Frequently: Outline (+ column view), AB view
Regularly: Map,
Infrequently: Hyperbolic view, Timeline
Rarely: Chart, Treemap, Crosstab
Want to use more: Hyperbolic view with link-type filters
Both Outline and AB view allow a column view - IOW showing, as columns, more than the $Name per line item
I’d note a big but here. What gets used is very task-dependent. Map view is the most powerful for early stage exploration but unhelpful at a later stage where scale grows (not enough room to see everything) and or linearisation is needed for output (output is tightly coupled to Outline structure). A lot of my TBX files are tests for other users, e.g. questions in this forum, and unless the issue is specifically Map-based the outline is way faster clearer for putting together a trial/demo. However, for quick exploration of a topic, Map is peerless and despite my relative use it a key part of Tinderbox’s USP.
I keep trying Hyperbolic view but IMO it is feature-incomplete as we need better control of link visibility/inclusion/filtering and of overall scale.
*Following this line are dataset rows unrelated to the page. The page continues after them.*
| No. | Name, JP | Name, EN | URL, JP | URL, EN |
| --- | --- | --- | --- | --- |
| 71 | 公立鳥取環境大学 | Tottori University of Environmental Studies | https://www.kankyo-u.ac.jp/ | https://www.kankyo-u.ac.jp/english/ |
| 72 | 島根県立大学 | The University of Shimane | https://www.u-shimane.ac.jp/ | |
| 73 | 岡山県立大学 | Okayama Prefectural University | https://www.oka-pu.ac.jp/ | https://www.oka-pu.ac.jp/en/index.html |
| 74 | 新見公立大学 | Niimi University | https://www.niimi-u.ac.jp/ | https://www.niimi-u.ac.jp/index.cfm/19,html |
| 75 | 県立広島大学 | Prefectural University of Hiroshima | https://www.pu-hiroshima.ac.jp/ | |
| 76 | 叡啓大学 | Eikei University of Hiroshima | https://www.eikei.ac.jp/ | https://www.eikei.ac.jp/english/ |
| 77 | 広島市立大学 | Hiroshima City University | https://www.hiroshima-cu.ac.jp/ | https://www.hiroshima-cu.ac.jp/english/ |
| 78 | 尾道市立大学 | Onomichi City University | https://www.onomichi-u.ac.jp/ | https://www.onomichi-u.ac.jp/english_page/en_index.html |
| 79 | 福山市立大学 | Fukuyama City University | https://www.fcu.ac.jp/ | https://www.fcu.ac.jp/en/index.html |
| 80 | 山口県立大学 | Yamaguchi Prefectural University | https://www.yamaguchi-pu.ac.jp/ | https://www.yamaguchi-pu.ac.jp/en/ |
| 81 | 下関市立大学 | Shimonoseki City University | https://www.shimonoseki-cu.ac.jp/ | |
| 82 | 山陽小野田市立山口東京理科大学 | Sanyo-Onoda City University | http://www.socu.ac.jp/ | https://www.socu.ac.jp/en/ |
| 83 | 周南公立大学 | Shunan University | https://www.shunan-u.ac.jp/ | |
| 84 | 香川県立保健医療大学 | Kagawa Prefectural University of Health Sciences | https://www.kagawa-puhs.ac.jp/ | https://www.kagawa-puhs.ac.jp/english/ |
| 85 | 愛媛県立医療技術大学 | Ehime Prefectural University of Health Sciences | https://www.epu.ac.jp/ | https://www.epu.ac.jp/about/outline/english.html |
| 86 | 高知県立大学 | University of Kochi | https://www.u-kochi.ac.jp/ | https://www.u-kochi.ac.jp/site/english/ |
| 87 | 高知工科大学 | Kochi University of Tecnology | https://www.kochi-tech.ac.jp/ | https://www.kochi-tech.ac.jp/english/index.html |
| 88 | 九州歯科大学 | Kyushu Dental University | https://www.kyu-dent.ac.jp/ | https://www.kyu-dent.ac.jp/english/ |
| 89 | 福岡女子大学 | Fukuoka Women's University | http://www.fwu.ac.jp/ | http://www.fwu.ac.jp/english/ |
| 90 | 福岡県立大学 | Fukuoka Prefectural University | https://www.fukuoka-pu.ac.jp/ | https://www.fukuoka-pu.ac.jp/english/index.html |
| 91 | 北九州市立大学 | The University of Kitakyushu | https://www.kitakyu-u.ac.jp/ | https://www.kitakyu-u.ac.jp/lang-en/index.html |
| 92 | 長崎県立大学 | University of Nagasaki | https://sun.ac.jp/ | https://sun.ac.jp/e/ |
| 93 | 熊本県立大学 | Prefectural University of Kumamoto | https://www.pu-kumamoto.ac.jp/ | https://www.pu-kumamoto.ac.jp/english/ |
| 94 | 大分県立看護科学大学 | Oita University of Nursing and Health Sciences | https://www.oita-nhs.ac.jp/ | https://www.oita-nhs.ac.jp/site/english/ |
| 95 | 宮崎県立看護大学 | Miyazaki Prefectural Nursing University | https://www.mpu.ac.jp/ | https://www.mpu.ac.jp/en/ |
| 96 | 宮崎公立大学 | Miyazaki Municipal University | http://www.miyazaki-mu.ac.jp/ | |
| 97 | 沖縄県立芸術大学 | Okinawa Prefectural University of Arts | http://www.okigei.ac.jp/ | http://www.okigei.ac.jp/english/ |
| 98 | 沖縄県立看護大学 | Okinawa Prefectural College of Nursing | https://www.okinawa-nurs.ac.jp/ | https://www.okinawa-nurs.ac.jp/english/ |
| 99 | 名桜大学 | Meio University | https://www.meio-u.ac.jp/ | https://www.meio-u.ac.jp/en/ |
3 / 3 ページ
In the latter sometime you want to see a lot of notes and labels are of less help. Other time you do want to se titles. A key limit on hyperbolic view use for me is the lack pf a filter you remove link types: be that to filter out notes only linked via unwanted types or simply to not draw that type of link (if the only link), e.g to see where link-typed linkage is not as expected. Sadly the focus keeps going elsewhere and Hyperbolic view sits on the spike. I still maintain it has the potential to be one of the key views. Currently there is a chick and egg in the needed features are missing so its hard to show to the novice its potential power.
Timeline/Treemap/Crosstabs fall in the task-dependent category. Timeline is clearly related to date/time info and is great, though like Map view it works best with small numbers of notes. Crosstabs is the same - for when you need to cross-tabulate (rare for me!) Treemap is much overlooked if doing quantitative work. I guess it lacks a kick-ass demo to give people the ‘aha!’ moment. IIRC within a box (container) each child has equal space, i.e. the $ChildCount is being visualised. But, the value can be any attribute or even an (action code) expression set in the view’s setting’s Treemap Expression (note: that not an attribute).
I suspect treemap is much under-used. If unfamiliar, tale a look at the ‘Actions and Dashboards’ PDF on the Tinderbox Help menu, starting at page 60.
Chart? I’m aware that some people use it but I’ve never had the need and I’m not sure of its raison d’etre. It’s essentially a less space-compact outline.
Everyone’s use is different. I’d not want people to misread what, as an experienced user, I use as implying those as being the best. As said what’s most useful is very context/task dependent. Don’t worry if others use, and sue deeply, features your work doesn’t need to use. Conversely, at least once in your use of the app, try out all the views. In part, making data to use in a view and configuring the view should give you some idea of whether it is a view you can or should use.
Some subtle points to bear in mind:
- Configuration. Outline/Map/Chart/timeline are mainly defined by attribute setting (in the container note for the view. Other, later views tend to be defines by the settings pop-up palette on the view’s tab. No special reason for that difference I think other than evolution over the long life of the app (and thus some very long-lived TBX’s too.)
- Scope. A limitation of a Map view is it can only show the contents of a single container, i.e. the map’s contents are the container’s children. All other views except AB view, Crosstabs and Hyperbolic can be ‘hoisted’ to show only that part of (the underlying outline of) the overall document. AB view and Crosstabs can hoist a different way via the container pop-up (again an Outline-based listing). Hyperbolic view shows only those notes that can be reached using one or more sequential links from the initially selected document (scope: is 'everything reachable via links) and is Outline-agnostic.
- Tabs. background tabs are not doing anything. But, now tabs can be saved in the Tab Gallery, don’t overlook saving tabs you may want later and then deleting unused tabs for less UI clutter.
- Roadmap. This was a view pre-v6. Now a pop-up, it can be torn of and used as a link-based navigation around the document. The newer (v8.6+) text pane Links tab sort of overlaps with Roadmap use: I suspect the choice is personal.
- Tab view splitter. Again often over-looked, is that the left/right vertical pane splitter can be dragged to give more space in the doc window to the view (or the selected note’s text). Shortcuts to show all-view, all-text or 50:50 are on the apps’ Window menu.